Task instructions:
From top to bottom, print the listing word for word and skip any pictures it contains.
= Beginning of Section =
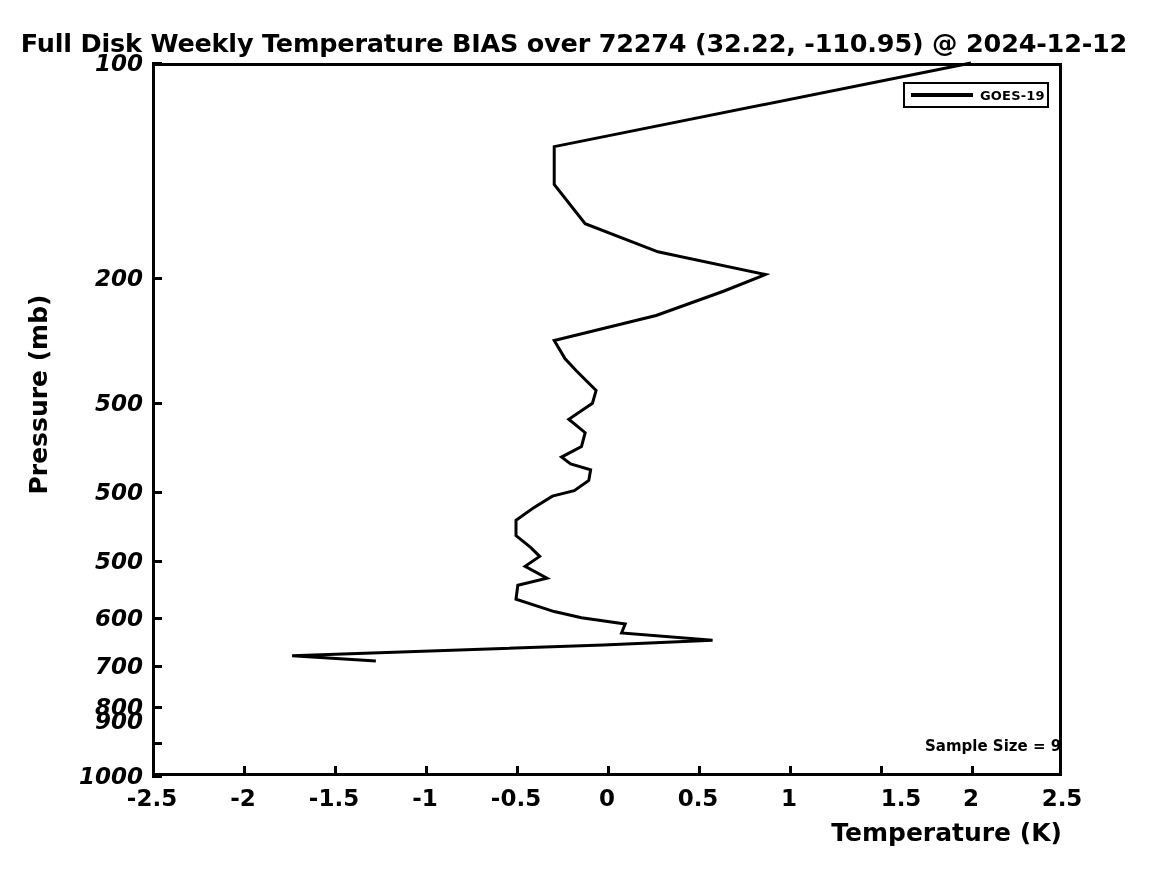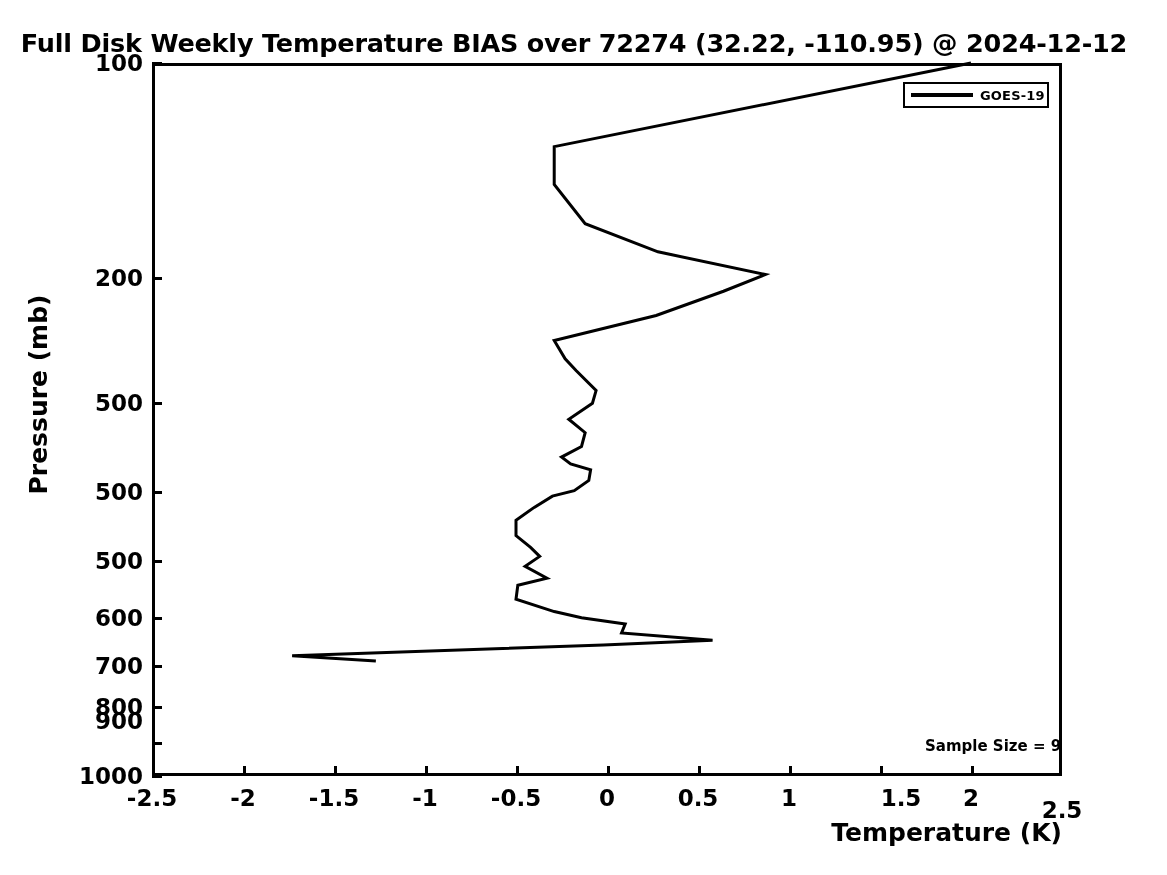--- a/index.html
+++ b/index.html
@@ -67,20 +67,21 @@
     transform: translateY(-50%);
     white-space: nowrap;
     font-family: "DejaVu Sans", sans-serif;
   }
   #ytick-labels {
     position: absolute;
     left: 0px;
     top: 63px;
     width: 143px;
     height: 713px;
+    font-style: italic;
   }
   .xtick-label {
     position: absolute;
     top: 0;
     text-align: left;
     font-size: 23px;
     font-weight: bold;
     transform: translateX(-50%);
     white-space: nowrap;
     font-family: "DejaVu Sans", sans-serif;
@@ -179,21 +180,21 @@
       <div class="xtick-label" style="left: 0px;">-2.5</div>
       <div class="xtick-label" style="left: 91px;">-2</div>
       <div class="xtick-label" style="left: 182px;">-1.5</div>
       <div class="xtick-label" style="left: 273px;">-1</div>
       <div class="xtick-label" style="left: 364px;">-0.5</div>
       <div class="xtick-label" style="left: 455px;">0</div>
       <div class="xtick-label" style="left: 546px;">0.5</div>
       <div class="xtick-label" style="left: 637px;">1</div>
       <div class="xtick-label" style="left: 728px; margin-left: 21px;">1.5</div>
       <div class="xtick-label" style="left: 819px;">2</div>
-      <div class="xtick-label" style="left: 910px; margin-top: 12px;">2.5</div>
+      <div class="xtick-label" style="left: 910px;">2.5</div>
     </div>
 
   <div id="xaxis-label">Temperature (K)</div>
 
   <div id="plot-area">
     <div id="plot-frame"></div>
     <svg id="series-svg" viewBox="0 0 910 713" preserveAspectRatio="none">
         <polyline points="819.00,0.00 402.22,83.61 402.22,121.40 433.16,160.65 505.96,188.82 613.34,211.52 571.48,228.26 504.14,252.48 402.22,277.48 413.14,295.88 424.06,307.56 444.08,327.55 440.44,340.19 416.78,356.28 433.16,369.70 429.52,383.47 409.50,394.05 418.60,400.91 438.62,406.80 436.80,417.43 422.24,427.72 400.40,433.12 382.20,444.38 364.00,457.37 364.00,472.55 378.56,484.43 387.66,493.37 373.10,503.28 394.94,515.24 365.82,522.20 364.00,536.21 402.22,548.57 429.52,554.82 473.20,560.95 469.56,569.93 560.56,577.22 451.36,581.98 140.14,592.67 223.86,598.10" fill="none" stroke="#000000" stroke-width="3" stroke-linejoin="miter" stroke-linecap="butt"></polyline>
       </svg>
   <div class="tick-mark" style="left: 0px; top: -1px; width: 10px; height: 3px;"></div>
= End of Section =
Solution for this exercise:
--- a/index.html
+++ b/index.html
@@ -67,20 +67,21 @@
     transform: translateY(-50%);
     white-space: nowrap;
     font-family: "DejaVu Sans", sans-serif;
   }
   #ytick-labels {
     position: absolute;
     left: 0px;
     top: 63px;
     width: 143px;
     height: 713px;
+    font-style: italic;
   }
   .xtick-label {
     position: absolute;
     top: 0;
     text-align: left;
     font-size: 23px;
     font-weight: bold;
     transform: translateX(-50%);
     white-space: nowrap;
     font-family: "DejaVu Sans", sans-serif;
@@ -179,21 +180,21 @@
       <div class="xtick-label" style="left: 0px;">-2.5</div>
       <div class="xtick-label" style="left: 91px;">-2</div>
       <div class="xtick-label" style="left: 182px;">-1.5</div>
       <div class="xtick-label" style="left: 273px;">-1</div>
       <div class="xtick-label" style="left: 364px;">-0.5</div>
       <div class="xtick-label" style="left: 455px;">0</div>
       <div class="xtick-label" style="left: 546px;">0.5</div>
       <div class="xtick-label" style="left: 637px;">1</div>
       <div class="xtick-label" style="left: 728px; margin-left: 21px;">1.5</div>
       <div class="xtick-label" style="left: 819px;">2</div>
-      <div class="xtick-label" style="left: 910px; margin-top: 12px;">2.5</div>
+      <div class="xtick-label" style="left: 910px;">2.5</div>
     </div>
 
   <div id="xaxis-label">Temperature (K)</div>
 
   <div id="plot-area">
     <div id="plot-frame"></div>
     <svg id="series-svg" viewBox="0 0 910 713" preserveAspectRatio="none">
         <polyline points="819.00,0.00 402.22,83.61 402.22,121.40 433.16,160.65 505.96,188.82 613.34,211.52 571.48,228.26 504.14,252.48 402.22,277.48 413.14,295.88 424.06,307.56 444.08,327.55 440.44,340.19 416.78,356.28 433.16,369.70 429.52,383.47 409.50,394.05 418.60,400.91 438.62,406.80 436.80,417.43 422.24,427.72 400.40,433.12 382.20,444.38 364.00,457.37 364.00,472.55 378.56,484.43 387.66,493.37 373.10,503.28 394.94,515.24 365.82,522.20 364.00,536.21 402.22,548.57 429.52,554.82 473.20,560.95 469.56,569.93 560.56,577.22 451.36,581.98 140.14,592.67 223.86,598.10" fill="none" stroke="#000000" stroke-width="3" stroke-linejoin="miter" stroke-linecap="butt"></polyline>
       </svg>
   <div class="tick-mark" style="left: 0px; top: -1px; width: 10px; height: 3px;"></div>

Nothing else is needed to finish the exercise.